### Problem requirements
Exact reproduction of every record is required, and pictures are to be excluded.

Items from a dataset
- Opening Delimiter -

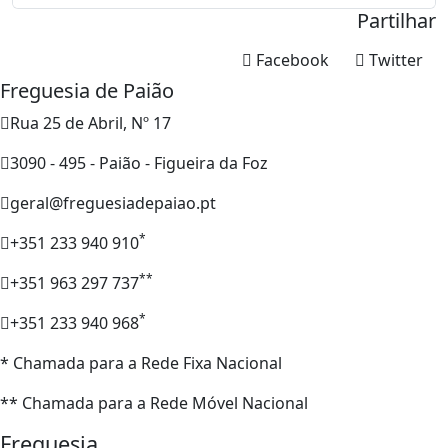
Partilhar
Facebook
Twitter
Freguesia de Paião
Rua 25 de Abril, Nº 17
3090 - 495 - Paião - Figueira da Foz
geral@freguesiadepaiao.pt
*
+351 233 940 910
**
+351 963 297 737
*
+351 233 940 968
* Chamada para a Rede Fixa Nacional
** Chamada para a Rede Móvel Nacional
Freguesia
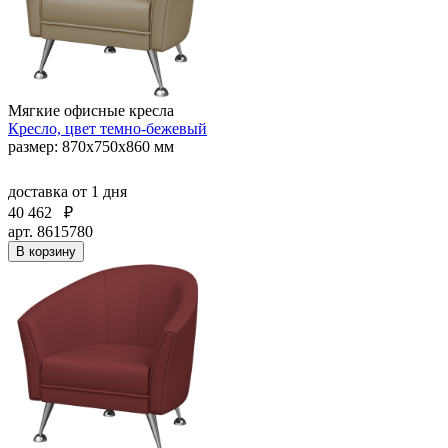
Мягкие офисные кресла
Кресло, цвет темно-бежевый
размер: 870х750х860 мм
доставка
от 1 дня
40 462
₽
арт. 8615780
В корзину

- Closing Delimiter -

### Completed task
Partilhar
Facebook
Twitter
Freguesia de Paião
Rua 25 de Abril, Nº 17
3090 - 495 - Paião - Figueira da Foz
geral@freguesiadepaiao.pt
*
+351 233 940 910
**
+351 963 297 737
*
+351 233 940 968
* Chamada para a Rede Fixa Nacional
** Chamada para a Rede Móvel Nacional
Freguesia
Мягкие офисные кресла
Кресло, цвет темно-бежевый
размер: 870х750х860 мм
доставка
от 1 дня
40 462
₽
арт. 8615780
В корзину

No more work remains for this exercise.